[Opening Material for this exercise section]

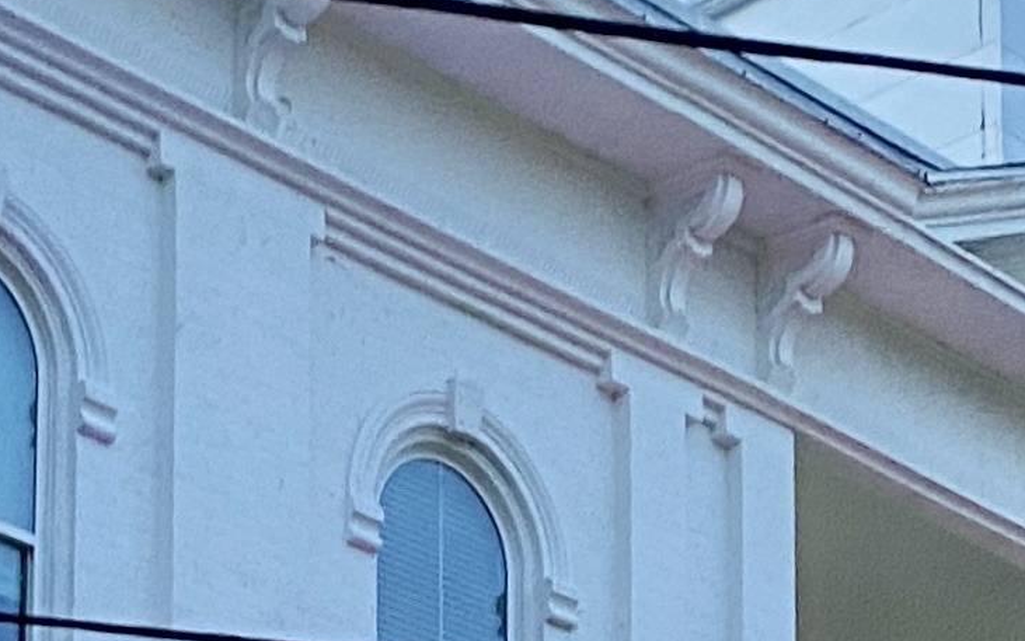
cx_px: 362
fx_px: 4023
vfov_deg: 8.9
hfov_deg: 14.5
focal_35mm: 144
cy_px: 1001
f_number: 1.8
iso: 125
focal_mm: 4.25
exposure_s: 1/60
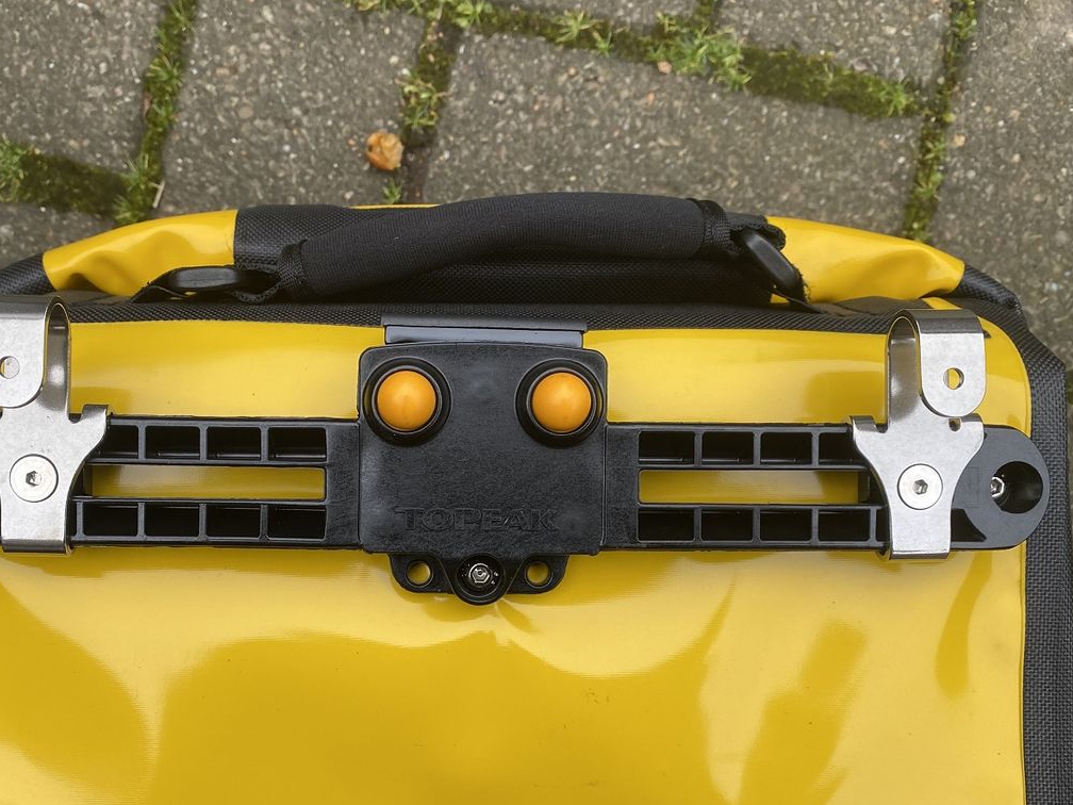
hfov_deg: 55.2
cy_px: 475
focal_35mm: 33
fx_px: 1023
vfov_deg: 42.8
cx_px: 462
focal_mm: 4.25
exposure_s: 1/121
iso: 80
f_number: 1.8
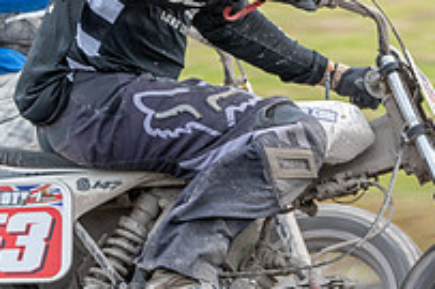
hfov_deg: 2.3
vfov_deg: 1.5
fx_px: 10769
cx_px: 264
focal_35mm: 892
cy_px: 88
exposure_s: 1/400
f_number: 5.6
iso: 200
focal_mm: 260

[Closing Material for this exercise section]

Give every entry again as it is, dropping its pictures.

cx_px: 362
fx_px: 4023
vfov_deg: 8.9
hfov_deg: 14.5
focal_35mm: 144
cy_px: 1001
f_number: 1.8
iso: 125
focal_mm: 4.25
exposure_s: 1/60
hfov_deg: 55.2
cy_px: 475
focal_35mm: 33
fx_px: 1023
vfov_deg: 42.8
cx_px: 462
focal_mm: 4.25
exposure_s: 1/121
iso: 80
f_number: 1.8
hfov_deg: 2.3
vfov_deg: 1.5
fx_px: 10769
cx_px: 264
focal_35mm: 892
cy_px: 88
exposure_s: 1/400
f_number: 5.6
iso: 200
focal_mm: 260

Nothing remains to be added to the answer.